La croisade de la Chine contre l'endettement dans l'immobilier menace de terrasser le promoteur ultra-endetté Evergrande, au risque de faire éclater la bulle qui gonfle dans le secteur depuis plus de 20 ans.
Le Parti communiste chinois (PCC) tire sa légitimité de l'amélioration du niveau de vie de la population et d'une croissance phénoménale qui s'est traduite par la construction de millions de logements.
Une frénésie également stimulée par le besoin de la plupart des Chinois d'accéder à la propriété, étape quasi-obligée de la promotion sociale notamment avant un mariage.
Mais la spéculation et l'envolée des prix inquiètent le gouvernement, soucieux de ne pas creuser encore des écarts de richesse potentiellement synonymes d'instabilité sociale.

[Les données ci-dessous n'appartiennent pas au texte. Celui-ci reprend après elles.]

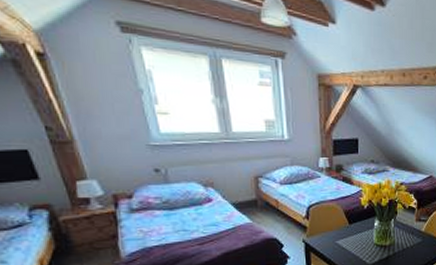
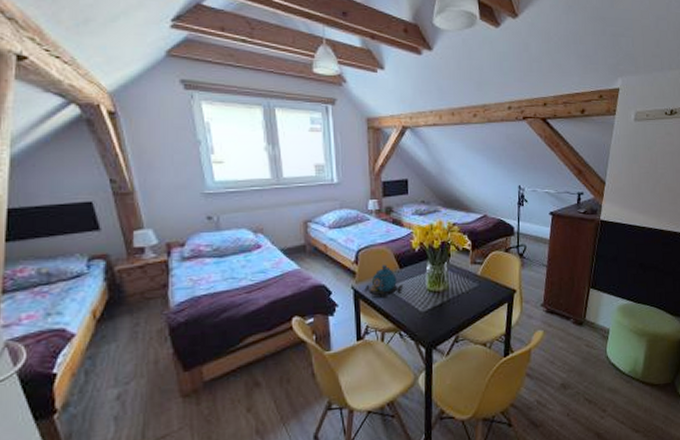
teapot: none [315,220,351,251] -> present [364,265,402,298]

Car le coût moyen d'un appartement représente désormais 9,2 fois le revenu disponible annuel d'un habitant, selon une étude du groupe immobilier E-House China.
C'est le ratio le plus élevé depuis 1998, année où l'accession à la propriété immobilière a véritablement commencé à être possible -- les logements étaient auparavant souvent attribués par l'employeur.
Face au gonflement de la dette de 12 grands promoteurs, les régulateurs leur ont imposé l'an passé "trois lignes rouges", des ratios prudentiels qui visent à réduire leur recours à l'emprunt.
Depuis juin, les autorités ont également resserré drastiquement la législation qui permettait de vendre un bien avant même l'achèvement des travaux - un modèle dont Evergrande s'était beaucoup servi pour financer sa croissance.
"L'idée, c'était de créer un mécanisme qui force les promoteurs les plus à risque à réduire leur endettement", note Dinny McMahon, analyste du cabinet d'étude Trivium, basé à Pékin.
"Et cela tout en donnant aux promoteurs en meilleure santé financière la possibilité de continuer à grandir."
Boule de neige
Acteur majeur de cet essor effréné, Evergrande croule sous 260 milliards d'euros de dette et risque le défaut de paiement.
Tous les yeux sont tournés vers l'Etat, qui n'a pas signifié s'il comptait intervenir ou non pour sauver ou restructurer le groupe.
"Les difficultés rencontrées par Evergrande pourraient faire boule de neige et toucher demain d'autres promoteurs affaiblis" par leur endettement, avertit Dinny McMahon.